* **BRIEF**: Return, word for word, the part of the passage on the Western Enlightenment that runs from "OUR REFLECTIONS hitherto have" up to and including "of the age.".

* **TEXT EXCERPT**:
════════════════

Feast of the Circumcision of Our Lord and Savior Jesus Christ and of St Basil the Great
Anno Domini 2020, January 1


OUR REFLECTIONS hitherto have directed our glance backwards to the widespread ruin left by the Western Enlightenment. But we are now faced with a serious question. What can we do, we whom Providence has placed in this situation, if we intend not to allow ourselves to drift passively down the stream of events, but rather to check this progressive decadence?

To answer this question seriously we must first of all clear up some preliminary questions which appear to be blocking the way to a solution of this fundamental problem of the age.

The first of these preliminary questions is this: is it still possible in principle to arrest a destiny so overwhelmingly powerful because it is the result of an accumulation of energy which has proceeded unchecked for three or four centuries? This is no idle question. The pessimism in both life and culture that has existed ever since the beginning of the nineteenth century is sufficient proof how far Western man has lost his old belief in the power of the mind and free will, which still dominated the eighteenth century, with its boundless confidence in reason. Contemporary fatalism, as manifested, for example, in the historical philosophy of Oswald Spengler, has proclaimed to the entire world that man must be regarded as simply the passive channel through which flows a stream of cosmic process wholly determined by natural law, which leaves no room for personal action.

════════════════

* **RAW DATA**:

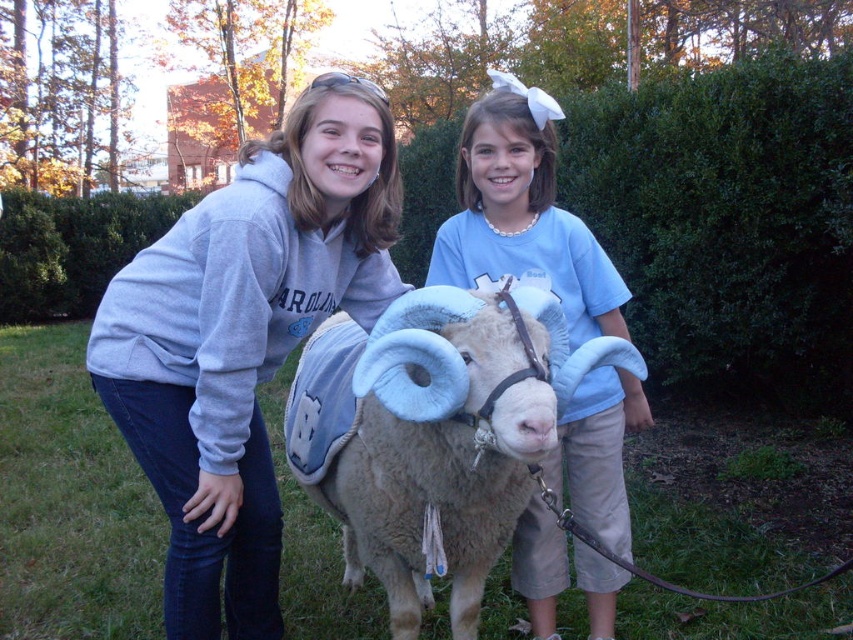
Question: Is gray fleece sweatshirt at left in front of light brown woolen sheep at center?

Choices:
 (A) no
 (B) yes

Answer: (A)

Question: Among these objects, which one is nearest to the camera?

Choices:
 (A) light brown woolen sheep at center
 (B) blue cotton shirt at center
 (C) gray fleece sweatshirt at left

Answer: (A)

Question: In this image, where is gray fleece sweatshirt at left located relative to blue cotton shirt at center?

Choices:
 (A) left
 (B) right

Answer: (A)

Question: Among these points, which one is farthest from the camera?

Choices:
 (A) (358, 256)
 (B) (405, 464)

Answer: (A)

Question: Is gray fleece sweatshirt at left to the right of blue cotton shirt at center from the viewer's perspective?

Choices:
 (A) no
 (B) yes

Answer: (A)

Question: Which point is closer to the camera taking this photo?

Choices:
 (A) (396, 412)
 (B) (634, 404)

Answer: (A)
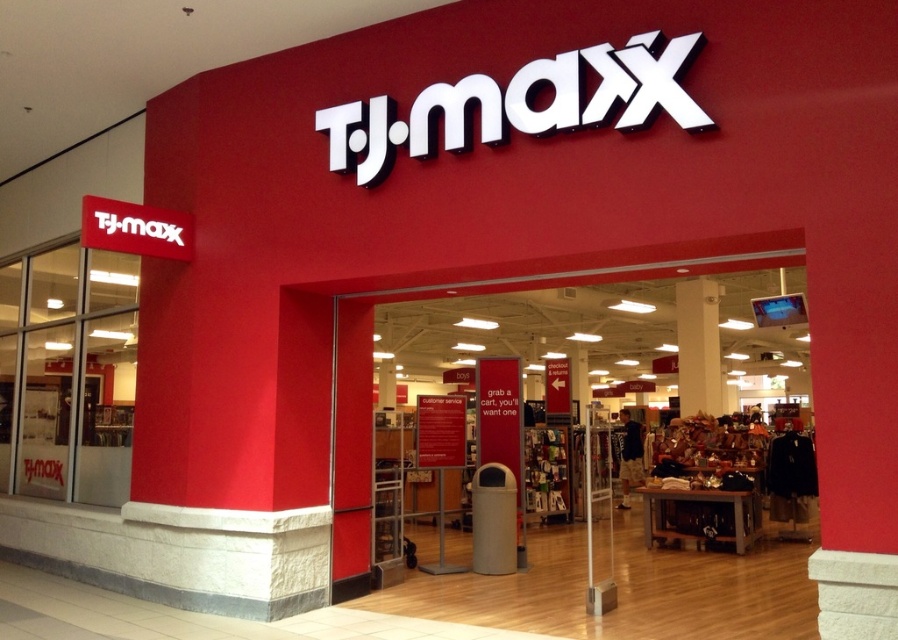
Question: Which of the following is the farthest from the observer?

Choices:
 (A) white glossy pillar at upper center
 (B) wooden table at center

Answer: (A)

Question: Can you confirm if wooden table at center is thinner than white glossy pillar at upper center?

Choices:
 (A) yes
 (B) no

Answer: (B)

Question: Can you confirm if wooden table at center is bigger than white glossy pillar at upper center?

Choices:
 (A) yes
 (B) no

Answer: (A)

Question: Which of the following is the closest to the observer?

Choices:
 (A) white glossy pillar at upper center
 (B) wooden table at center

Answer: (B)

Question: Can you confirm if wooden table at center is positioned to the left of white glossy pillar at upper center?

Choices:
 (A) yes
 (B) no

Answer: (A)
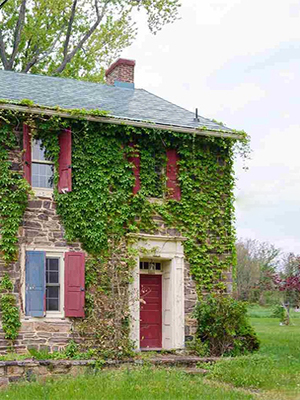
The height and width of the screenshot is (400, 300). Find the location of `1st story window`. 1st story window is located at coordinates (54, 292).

════════════════

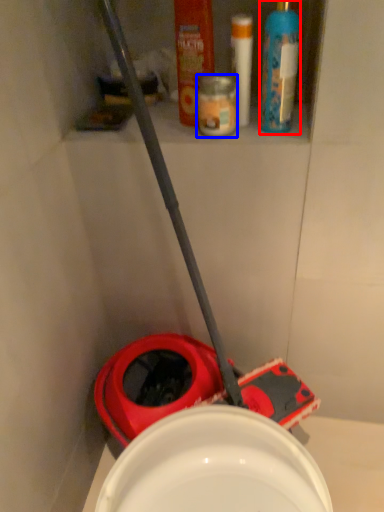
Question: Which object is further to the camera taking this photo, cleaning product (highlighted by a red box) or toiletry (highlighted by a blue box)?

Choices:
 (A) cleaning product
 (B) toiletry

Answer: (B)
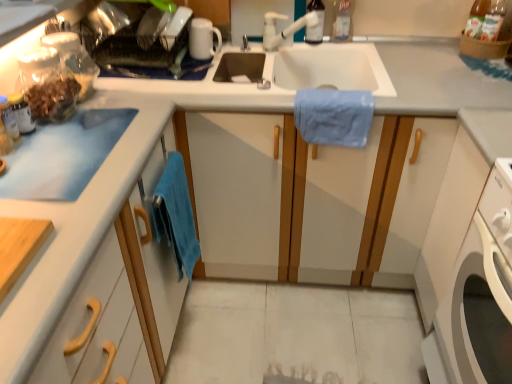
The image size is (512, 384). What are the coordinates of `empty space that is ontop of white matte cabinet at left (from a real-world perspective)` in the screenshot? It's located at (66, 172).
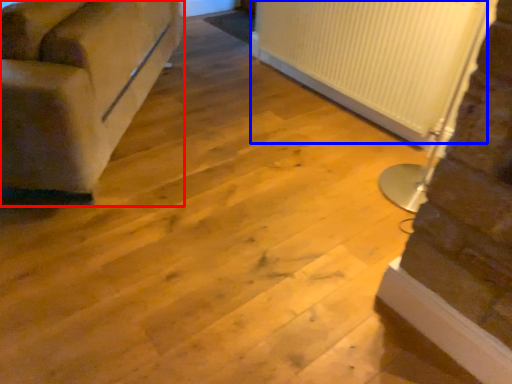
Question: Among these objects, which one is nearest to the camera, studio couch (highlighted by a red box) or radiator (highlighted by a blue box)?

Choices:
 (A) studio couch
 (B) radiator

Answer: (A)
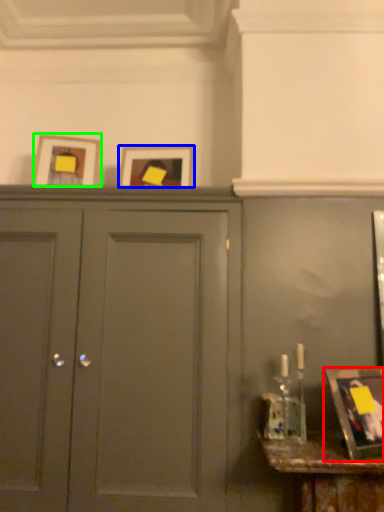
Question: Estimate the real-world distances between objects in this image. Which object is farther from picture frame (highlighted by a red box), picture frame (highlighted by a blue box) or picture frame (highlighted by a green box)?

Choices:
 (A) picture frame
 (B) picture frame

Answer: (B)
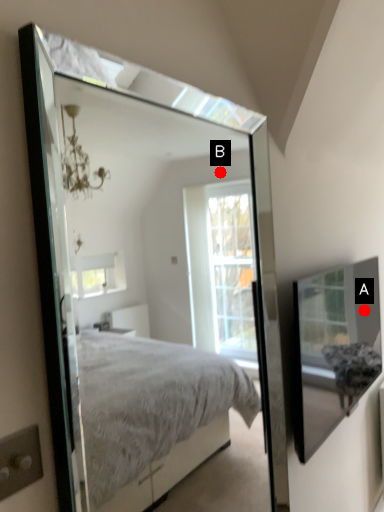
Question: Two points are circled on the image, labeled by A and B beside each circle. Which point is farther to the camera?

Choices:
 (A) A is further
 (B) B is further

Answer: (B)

════════════════

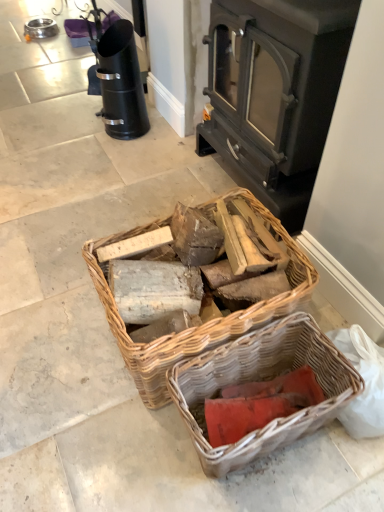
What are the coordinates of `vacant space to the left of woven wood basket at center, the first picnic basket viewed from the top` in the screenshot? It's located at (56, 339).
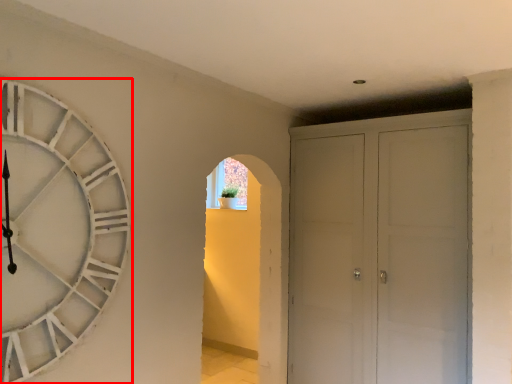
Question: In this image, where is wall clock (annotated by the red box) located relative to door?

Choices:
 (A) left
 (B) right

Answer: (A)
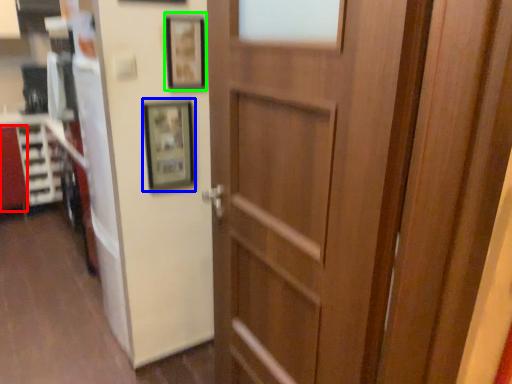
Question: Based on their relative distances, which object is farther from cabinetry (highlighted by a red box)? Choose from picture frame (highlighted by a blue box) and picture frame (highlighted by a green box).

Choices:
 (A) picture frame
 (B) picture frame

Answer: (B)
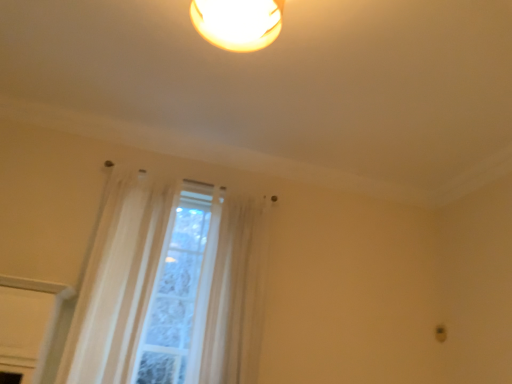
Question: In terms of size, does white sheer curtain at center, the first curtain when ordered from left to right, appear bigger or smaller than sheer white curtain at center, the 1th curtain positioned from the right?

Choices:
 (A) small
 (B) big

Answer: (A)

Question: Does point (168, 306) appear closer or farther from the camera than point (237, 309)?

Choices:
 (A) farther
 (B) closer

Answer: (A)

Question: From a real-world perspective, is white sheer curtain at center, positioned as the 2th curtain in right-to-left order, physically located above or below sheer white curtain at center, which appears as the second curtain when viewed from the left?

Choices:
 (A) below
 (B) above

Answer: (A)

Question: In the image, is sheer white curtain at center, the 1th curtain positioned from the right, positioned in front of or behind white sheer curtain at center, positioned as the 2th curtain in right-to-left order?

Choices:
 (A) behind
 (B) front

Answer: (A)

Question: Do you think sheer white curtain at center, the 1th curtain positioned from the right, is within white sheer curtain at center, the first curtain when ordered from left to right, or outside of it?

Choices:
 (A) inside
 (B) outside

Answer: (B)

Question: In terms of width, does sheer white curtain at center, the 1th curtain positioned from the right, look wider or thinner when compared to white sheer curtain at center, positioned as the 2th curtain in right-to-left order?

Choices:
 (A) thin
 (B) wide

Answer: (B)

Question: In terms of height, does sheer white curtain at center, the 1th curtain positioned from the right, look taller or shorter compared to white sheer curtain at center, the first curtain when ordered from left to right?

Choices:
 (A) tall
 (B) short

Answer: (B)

════════════════

* **ANSWER**:
OUR REFLECTIONS hitherto have directed our glance backwards to the widespread ruin left by the Western Enlightenment. But we are now faced with a serious question. What can we do, we whom Providence has placed in this situation, if we intend not to allow ourselves to drift passively down the stream of events, but rather to check this progressive decadence?

To answer this question seriously we must first of all clear up some preliminary questions which appear to be blocking the way to a solution of this fundamental problem of the age.